The Rev. Daniel Hendrickson, president of Creighton University, recalls Steffensmeier’s loyalty to the university.
“Gene was a Bluejay through and through. His support and enthusiasm for all things Creighton were infectious, and that energy was always present whether at an event, a game, or sitting down with him personally. I, along with the entire Creighton family, will miss him dearly,” Hendrickson said. “One of the fondest memories I have of Gene and Peggy is during my first year at Creighton. I hosted their beautiful family for a dinner. It was a truly special night.”
Those close to Steffensmeier talked about his faith, humility and fun-loving nature.
“He and I would meet each other at daily, noon Mass many, many times—sometimes twice a week, sometimes more and we always sat together,” Ortmeier said.
Ortmeier shared a poignant remembrance of Steffensmeier.
“He reminded me of my dad,” Ortmeier said. “My dad always had a rosary in his hand when he was in church and Gene always had a rosary in his hand.”
Ortmeier said Steffensmeier had a good sense of humor and they enjoyed each other’s company.
He and Nolte share an appreciation for Steffensmeier’s unpretentious attitude.
“For all that he accomplished in his life, he was just an ordinary human being. He didn’t have his nose in the air — although he was always much taller than I was,” Ortmeier said in a good-natured tone. “He was a very good, humble, Godly person.”
Nolte said Steffensmeier was part of the growth and life of St. Patrick’s parish.
“From the church’s standpoint, we always talk of time, talent and treasure and he was definitely generous with all three of those as is his family and he’s taught them that lesson — not by his words as much as by his example,” Nolte said.
Steffensmeier knew some church decisions weren’t easy to make and Nolte has appreciated his encouragement.
“He’d catch me after Mass and say, ‘This is a tough situation.
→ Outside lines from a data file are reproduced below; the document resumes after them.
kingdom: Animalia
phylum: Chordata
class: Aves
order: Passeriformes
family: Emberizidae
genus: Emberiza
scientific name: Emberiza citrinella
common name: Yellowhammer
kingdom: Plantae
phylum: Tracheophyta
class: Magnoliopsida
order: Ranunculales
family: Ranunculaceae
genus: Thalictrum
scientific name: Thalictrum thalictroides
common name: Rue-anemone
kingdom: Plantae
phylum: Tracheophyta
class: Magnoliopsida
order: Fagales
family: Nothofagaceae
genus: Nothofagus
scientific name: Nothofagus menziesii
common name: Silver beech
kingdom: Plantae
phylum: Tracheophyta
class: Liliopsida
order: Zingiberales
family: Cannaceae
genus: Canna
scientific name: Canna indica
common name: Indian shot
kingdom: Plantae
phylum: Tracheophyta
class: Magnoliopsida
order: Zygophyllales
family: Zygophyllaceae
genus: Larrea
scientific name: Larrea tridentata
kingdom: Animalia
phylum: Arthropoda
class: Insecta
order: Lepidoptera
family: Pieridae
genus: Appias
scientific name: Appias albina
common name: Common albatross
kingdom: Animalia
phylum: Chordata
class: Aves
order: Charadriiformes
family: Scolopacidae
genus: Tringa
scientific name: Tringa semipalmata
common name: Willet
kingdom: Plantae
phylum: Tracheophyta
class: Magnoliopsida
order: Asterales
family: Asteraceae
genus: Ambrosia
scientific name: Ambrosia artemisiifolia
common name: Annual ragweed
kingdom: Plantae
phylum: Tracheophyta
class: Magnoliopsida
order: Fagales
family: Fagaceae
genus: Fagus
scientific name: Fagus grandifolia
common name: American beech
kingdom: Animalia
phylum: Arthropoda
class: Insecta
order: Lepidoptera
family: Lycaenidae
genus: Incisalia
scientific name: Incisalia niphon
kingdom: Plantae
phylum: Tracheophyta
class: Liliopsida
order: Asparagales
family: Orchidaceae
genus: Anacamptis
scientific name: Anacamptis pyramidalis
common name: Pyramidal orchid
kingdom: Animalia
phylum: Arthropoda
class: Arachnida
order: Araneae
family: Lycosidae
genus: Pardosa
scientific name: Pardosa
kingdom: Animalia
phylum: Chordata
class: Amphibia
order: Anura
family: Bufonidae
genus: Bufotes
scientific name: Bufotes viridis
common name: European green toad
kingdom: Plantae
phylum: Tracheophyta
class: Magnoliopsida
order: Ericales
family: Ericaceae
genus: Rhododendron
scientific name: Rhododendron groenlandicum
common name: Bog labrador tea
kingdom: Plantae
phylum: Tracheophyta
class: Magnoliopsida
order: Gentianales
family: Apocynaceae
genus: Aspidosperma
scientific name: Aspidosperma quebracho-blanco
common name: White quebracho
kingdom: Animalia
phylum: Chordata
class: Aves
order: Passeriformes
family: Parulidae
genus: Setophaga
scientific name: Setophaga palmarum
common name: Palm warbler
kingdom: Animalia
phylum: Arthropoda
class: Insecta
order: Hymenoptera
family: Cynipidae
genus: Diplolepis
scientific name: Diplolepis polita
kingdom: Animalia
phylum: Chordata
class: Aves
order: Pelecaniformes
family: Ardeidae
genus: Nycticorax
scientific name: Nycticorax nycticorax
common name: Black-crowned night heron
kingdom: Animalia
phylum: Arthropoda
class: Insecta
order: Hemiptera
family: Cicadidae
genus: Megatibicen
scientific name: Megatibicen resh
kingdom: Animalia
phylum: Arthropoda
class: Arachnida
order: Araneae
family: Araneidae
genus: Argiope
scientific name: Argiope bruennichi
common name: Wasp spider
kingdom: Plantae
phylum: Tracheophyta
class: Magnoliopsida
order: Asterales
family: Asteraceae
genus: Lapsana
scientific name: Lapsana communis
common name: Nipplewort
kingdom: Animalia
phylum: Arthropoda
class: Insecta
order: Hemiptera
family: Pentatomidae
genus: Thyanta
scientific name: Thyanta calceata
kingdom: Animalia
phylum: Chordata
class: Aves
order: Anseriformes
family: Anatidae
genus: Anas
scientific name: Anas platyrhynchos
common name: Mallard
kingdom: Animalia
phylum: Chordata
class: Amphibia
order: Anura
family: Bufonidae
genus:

I’m praying for you. You guys will make the right decision, I’m confident’ — which is very supportive,” Nolte said.
Even as they trust that Steffensmeier is with the God he served, local residents said they’ll miss him.
“I hope he’s there praying for me and his family,” Ortmeier said, adding, “I’m sure he is.”
Nolte spoke of Steffensmeier’s legacy.
“I think he’d want to be remembered as a man of faith, a man who loved his faith and his family and always put others first,” Nolte said. “He had a deep love for Peg and his family. That was evident.”
Nolte shared something else.
“Genuine, humble and generous,” Nolte said. “If I had to give a few words, those are the words that remind me of him. He was definitely a person that more of us could imitate in our lives.”